WHAT YOU HAVE TO DO: Render the listing as a numbered list with blank lines omitted, starting at its beginning and ending at the line that contains "5: (464, 35)", with both ends included. Leave the pictures out of the answer.

RECORDS TO PROCESS:
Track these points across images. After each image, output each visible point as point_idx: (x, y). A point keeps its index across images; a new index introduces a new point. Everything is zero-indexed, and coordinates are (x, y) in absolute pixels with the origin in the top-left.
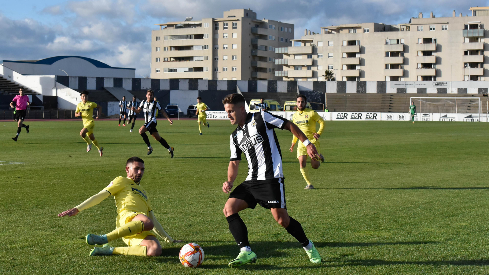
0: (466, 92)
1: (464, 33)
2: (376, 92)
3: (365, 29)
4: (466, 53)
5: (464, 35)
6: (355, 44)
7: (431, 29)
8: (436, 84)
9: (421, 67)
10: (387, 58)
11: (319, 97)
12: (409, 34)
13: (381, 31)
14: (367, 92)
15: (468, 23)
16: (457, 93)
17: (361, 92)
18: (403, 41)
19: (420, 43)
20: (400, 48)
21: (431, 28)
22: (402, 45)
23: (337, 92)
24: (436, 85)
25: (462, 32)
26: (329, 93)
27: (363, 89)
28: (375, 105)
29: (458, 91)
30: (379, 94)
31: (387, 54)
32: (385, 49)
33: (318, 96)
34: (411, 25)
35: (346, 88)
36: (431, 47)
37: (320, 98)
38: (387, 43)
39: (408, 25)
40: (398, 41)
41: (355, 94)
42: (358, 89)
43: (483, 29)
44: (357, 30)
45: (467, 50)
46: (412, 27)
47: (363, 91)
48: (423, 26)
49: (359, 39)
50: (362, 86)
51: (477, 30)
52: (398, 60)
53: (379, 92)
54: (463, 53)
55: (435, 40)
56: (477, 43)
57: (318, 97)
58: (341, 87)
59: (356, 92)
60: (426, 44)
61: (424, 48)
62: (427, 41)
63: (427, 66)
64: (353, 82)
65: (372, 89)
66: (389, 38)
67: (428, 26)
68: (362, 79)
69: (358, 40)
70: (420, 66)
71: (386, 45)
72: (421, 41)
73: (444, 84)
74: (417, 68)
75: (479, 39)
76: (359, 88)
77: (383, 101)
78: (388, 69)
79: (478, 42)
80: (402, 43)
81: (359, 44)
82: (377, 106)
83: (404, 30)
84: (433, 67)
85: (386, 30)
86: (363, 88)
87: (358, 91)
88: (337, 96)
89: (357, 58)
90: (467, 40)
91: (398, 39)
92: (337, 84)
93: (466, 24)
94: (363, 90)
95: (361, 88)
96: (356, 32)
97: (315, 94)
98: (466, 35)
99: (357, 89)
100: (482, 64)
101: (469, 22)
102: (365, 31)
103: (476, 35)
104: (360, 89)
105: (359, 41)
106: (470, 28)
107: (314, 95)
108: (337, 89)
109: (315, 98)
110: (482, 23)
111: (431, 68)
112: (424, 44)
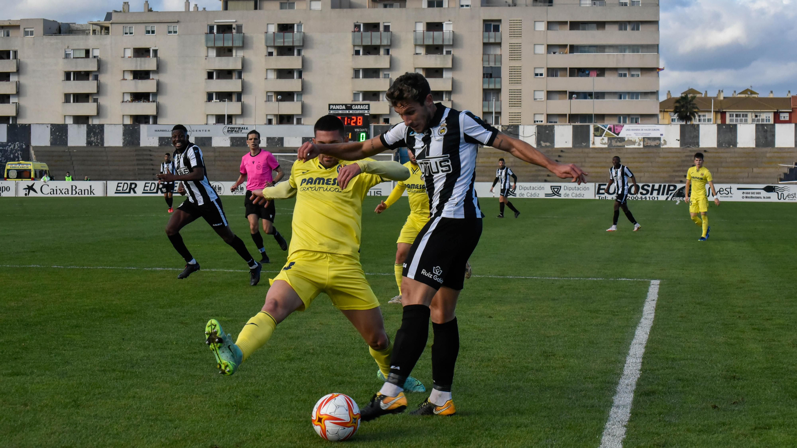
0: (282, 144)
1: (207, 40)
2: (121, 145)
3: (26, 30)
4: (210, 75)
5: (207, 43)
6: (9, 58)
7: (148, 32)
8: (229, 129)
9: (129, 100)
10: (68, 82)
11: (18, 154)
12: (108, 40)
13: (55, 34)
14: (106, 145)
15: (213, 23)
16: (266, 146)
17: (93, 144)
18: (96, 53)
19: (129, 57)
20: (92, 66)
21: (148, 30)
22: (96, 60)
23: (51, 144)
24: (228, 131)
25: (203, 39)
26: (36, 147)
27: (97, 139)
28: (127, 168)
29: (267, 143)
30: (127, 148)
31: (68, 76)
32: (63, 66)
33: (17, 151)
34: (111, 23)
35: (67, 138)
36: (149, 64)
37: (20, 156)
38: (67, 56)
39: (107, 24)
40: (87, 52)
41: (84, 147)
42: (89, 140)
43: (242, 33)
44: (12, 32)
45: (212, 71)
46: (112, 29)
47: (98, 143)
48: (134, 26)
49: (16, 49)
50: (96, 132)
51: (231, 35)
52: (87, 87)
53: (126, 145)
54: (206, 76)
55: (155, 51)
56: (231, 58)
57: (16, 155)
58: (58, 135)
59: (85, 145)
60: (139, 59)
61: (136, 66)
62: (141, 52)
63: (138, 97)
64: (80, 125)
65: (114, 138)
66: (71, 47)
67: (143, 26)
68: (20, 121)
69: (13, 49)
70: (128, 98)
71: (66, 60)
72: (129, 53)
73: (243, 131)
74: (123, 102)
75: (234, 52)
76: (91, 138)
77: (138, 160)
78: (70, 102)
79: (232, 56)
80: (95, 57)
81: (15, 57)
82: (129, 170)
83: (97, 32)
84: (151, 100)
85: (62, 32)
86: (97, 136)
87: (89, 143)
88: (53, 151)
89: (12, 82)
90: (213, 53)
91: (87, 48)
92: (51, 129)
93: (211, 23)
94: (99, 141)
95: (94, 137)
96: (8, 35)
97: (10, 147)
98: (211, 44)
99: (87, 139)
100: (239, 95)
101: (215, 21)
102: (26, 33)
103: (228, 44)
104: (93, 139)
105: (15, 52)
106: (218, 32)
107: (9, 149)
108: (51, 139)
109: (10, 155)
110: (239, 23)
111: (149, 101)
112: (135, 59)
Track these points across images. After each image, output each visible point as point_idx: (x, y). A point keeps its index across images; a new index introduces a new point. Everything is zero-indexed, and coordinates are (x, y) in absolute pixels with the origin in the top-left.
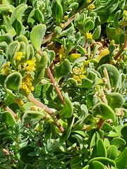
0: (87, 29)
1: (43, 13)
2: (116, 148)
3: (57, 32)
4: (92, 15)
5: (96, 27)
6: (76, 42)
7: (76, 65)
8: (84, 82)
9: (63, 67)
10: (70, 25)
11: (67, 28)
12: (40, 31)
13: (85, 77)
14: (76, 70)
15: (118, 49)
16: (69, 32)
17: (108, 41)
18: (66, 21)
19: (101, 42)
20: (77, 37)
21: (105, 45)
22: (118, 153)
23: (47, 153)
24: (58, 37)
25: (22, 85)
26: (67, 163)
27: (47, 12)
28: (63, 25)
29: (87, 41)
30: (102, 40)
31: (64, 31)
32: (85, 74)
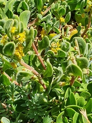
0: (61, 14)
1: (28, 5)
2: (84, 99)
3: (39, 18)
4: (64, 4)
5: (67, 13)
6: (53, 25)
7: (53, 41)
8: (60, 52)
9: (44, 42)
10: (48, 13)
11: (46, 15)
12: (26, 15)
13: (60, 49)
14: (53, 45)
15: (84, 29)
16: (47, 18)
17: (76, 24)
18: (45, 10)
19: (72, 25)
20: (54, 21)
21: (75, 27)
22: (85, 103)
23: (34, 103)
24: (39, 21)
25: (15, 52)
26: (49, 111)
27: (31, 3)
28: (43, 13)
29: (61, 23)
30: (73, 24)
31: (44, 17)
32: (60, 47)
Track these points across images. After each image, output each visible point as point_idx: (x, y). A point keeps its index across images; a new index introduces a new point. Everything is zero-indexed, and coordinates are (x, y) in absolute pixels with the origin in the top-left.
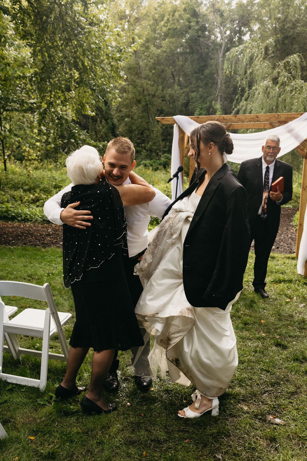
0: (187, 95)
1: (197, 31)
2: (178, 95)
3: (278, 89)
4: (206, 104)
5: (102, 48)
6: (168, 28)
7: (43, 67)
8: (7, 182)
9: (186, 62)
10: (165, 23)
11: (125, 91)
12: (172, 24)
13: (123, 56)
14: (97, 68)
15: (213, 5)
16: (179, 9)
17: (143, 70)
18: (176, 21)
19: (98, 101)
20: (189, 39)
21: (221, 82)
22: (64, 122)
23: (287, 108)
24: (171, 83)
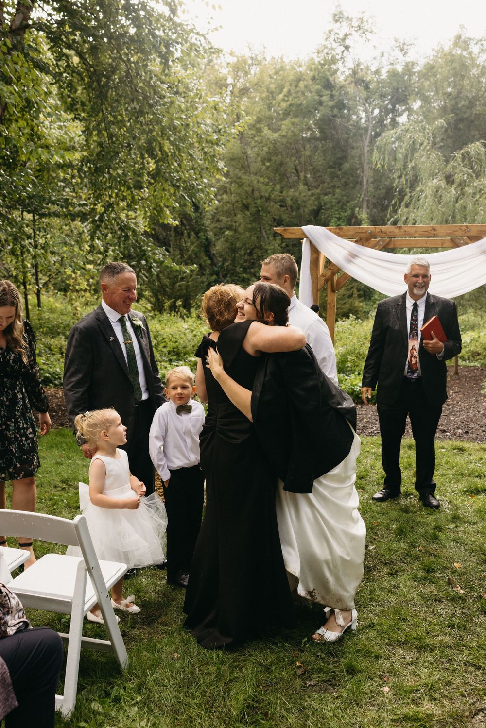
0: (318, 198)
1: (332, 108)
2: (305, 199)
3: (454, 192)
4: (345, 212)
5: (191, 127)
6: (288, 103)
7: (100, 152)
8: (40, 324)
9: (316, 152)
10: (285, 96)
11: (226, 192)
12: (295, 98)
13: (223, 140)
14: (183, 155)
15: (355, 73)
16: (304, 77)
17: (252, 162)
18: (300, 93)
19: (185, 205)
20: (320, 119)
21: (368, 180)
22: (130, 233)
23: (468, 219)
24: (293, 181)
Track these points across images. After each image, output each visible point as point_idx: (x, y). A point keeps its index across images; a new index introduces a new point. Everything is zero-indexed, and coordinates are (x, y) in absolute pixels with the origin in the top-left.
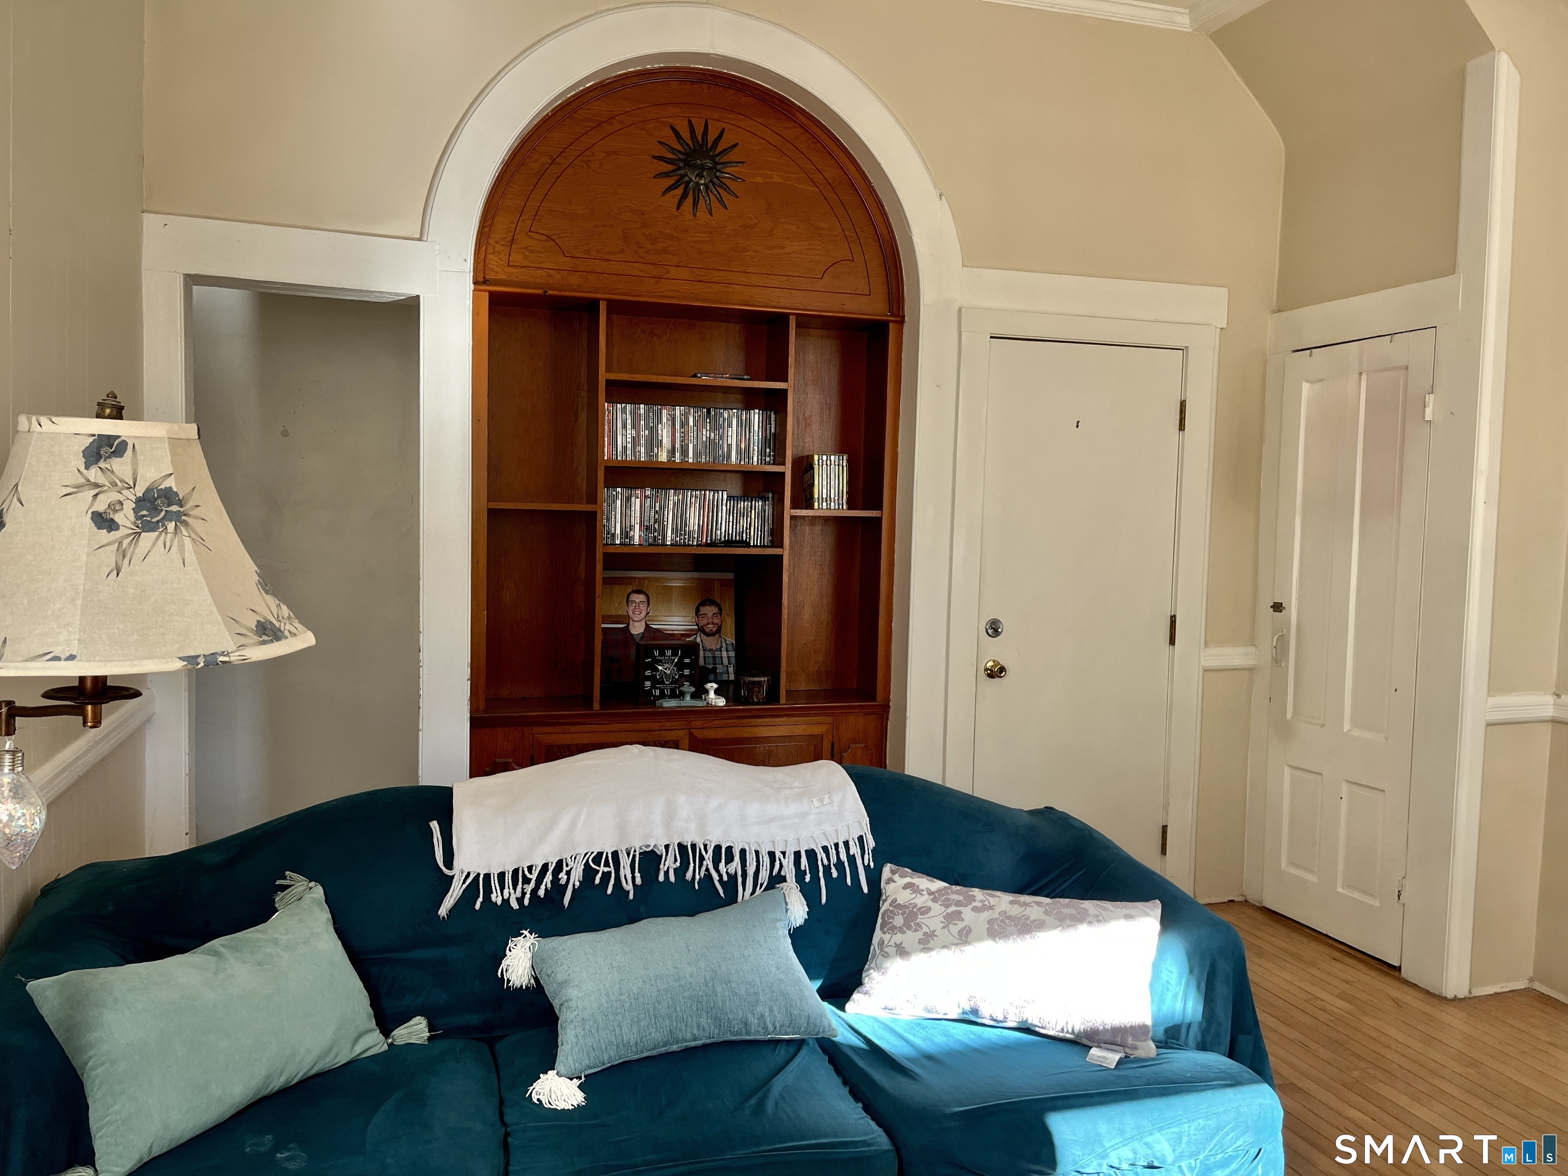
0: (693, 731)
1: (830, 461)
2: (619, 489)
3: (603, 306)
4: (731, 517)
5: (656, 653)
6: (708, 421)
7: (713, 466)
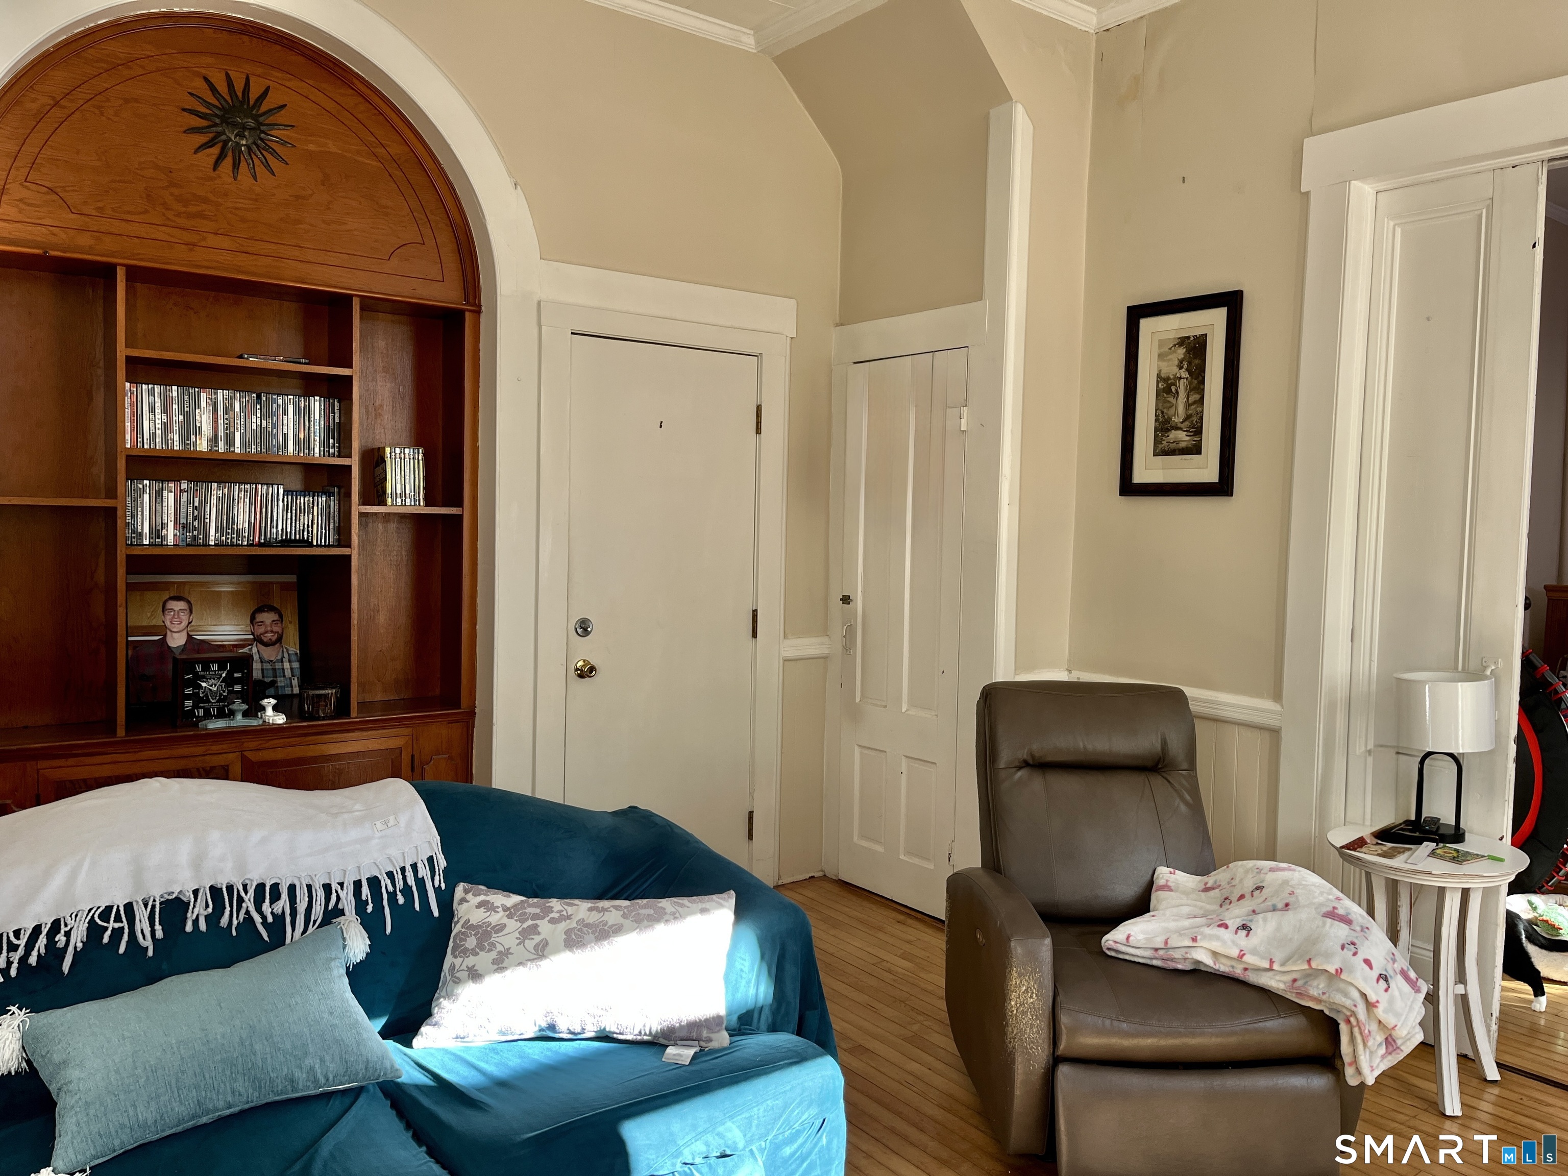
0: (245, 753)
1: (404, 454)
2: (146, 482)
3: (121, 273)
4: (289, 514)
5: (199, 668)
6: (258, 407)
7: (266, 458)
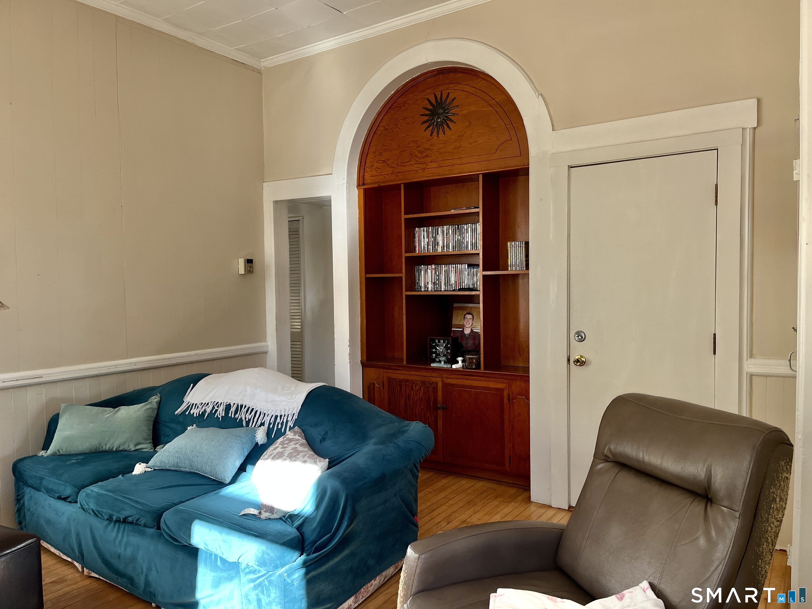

RESULT:
1. Track these points across images. After each image, output each visible point as point_idx: (x, y). A point keeps its index across images; a new index introduces a new point. Everything is zero-indexed, and coordinates are (x, y) in absolute pixels with the origin in the top-left.
2. 0: (466, 92)
3. 1: (464, 33)
4. 2: (376, 92)
5. 3: (365, 29)
6. 4: (466, 53)
7. 5: (464, 35)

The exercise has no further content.